针对每一个数值型特征值作图分析判断，并删除特征离群的对象。

1 2	29189 lines before drop 28074 lines after drop

删除数值型离群点，剩下28074个样本。

特征分类

特征可以分为二值特征、连续特征、枚举特征。

二值特征
主要是0/1特征，即特征只取两种值：0或者1
连续值特征
取值为有理数的特征，特征取值个数不定，例如距离特征，特征取值为是0~正无穷。
枚举值特征
主要是特征有固定个数个可能值，例如今天周几，只有7个可能值：周1，周2，…，周日。

这块内容主要是特征转换,本文涉及以下几种转换情况：

非二值特征转换为二值特征
检查所有特征值的分布，若出现频率最高的值占该特征所有取值情况高达50%，那么就可以将该特征转换为二值特征。
连续值特征转换为枚举特征
当连续值特征的取值范围过小时，可将每个值单独作为一类，即将连续值特征转换为枚举特征。

"""-----------------------筛选二值特征--开始------------------"""
ratio_threshold = 0.5
binarized_features = []
binarized_features_most_freq_value = []

for f in train_master.columns:
    if f in ['target']:
        continue
    not_null_sum = (train_master[f].notnull()).sum()
    most_count = pd.value_counts(train_master[f], ascending=False).iloc[0]
    most_value = pd.value_counts(train_master[f], ascending=False).index[0]
    ratio = most_count / not_null_sum
    
    if ratio > ratio_threshold:
        binarized_features.append(f)
        binarized_features_most_freq_value.append(most_value)
        
"""-----------------------筛选二值特征--结束------------------"""

"""-------------------筛选连续值特征--开始------------------"""

numerical_features = [f for f in train_master.select_dtypes(exclude=['object']).columns if f not in (['Idx', 'target']) and f not in binarized_features]
                     
"""-------------------筛选连续值特征--结束------------------"""


"""-------------------筛选枚举特征--开始------------------"""
categorical_features = [f for f in train_master.select_dtypes (include=['object']).columns if f not in (['Idx', 'target']) and f not in binarized_features]

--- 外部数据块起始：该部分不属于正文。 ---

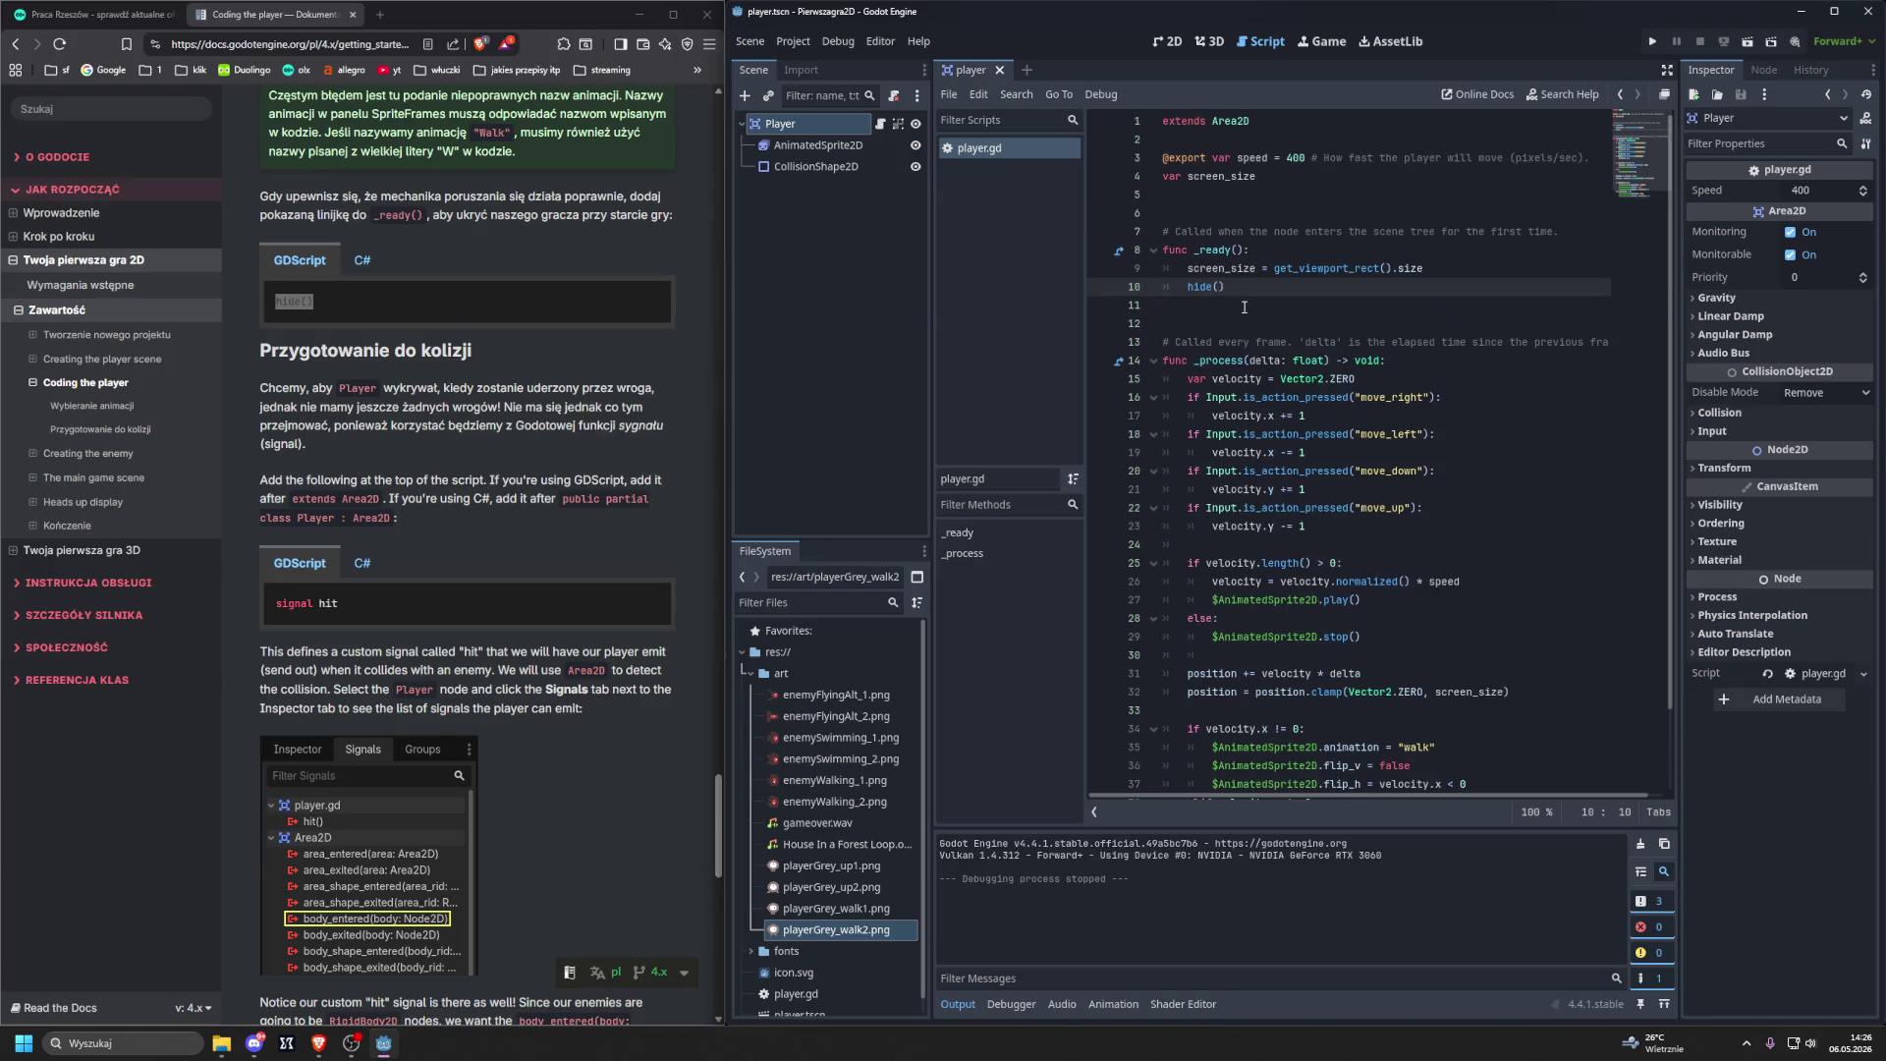
left_click(1219, 146)
key("Return")
key("Return")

"""------------------筛选枚举特征--结束------------------"""

数据转换

特征转换

#将挑选出的特征转换为二值特征
for i in range(len(binarized_features)):
    f = binarized_features[i]
    most_value = binarized_features_most_freq_value[i]
    train_master['b_'+f] = 1
    train_master.loc[train_master[f] == most_value, 'b_'+f] = 0
    train_master.drop([f], axis=1, inplace=True)
    
#连续值特征转换为枚举特征
import numpy as np

feature_unique_count = []
for f in numerical_features:
	feature_unique_count.append((np.count_nonzero(train_master[f]
								.unique()), f))

for c, f in feature_unique_count:
    if c <= 10:
        print('{} moved from numerical to categorical'.format(f))
        numerical_features.remove(f)
        categorical_features.append(f)

对数转换

为提高模型拟合程度，通常要求样本分布呈现(近似)正态分布。
去除离群点后的数值特征分布情况：

明显数据分布偏左，可以采取对数转换的方法将数据分布变得更均匀：

解析时间

解析时间，并将解析后的时间字段加入主表master信息中：

import arrow

def parse_date(date_str, str_format='YYYY/MM/DD'):
    d = arrow.get(date_str, str_format)
    #月初、月中、月末
    month_stage = int((d.day-1) / 10) + 1
    return (d.timestamp, d.year, d.month, d.day, d.week, d.isoweekday(), month_stage)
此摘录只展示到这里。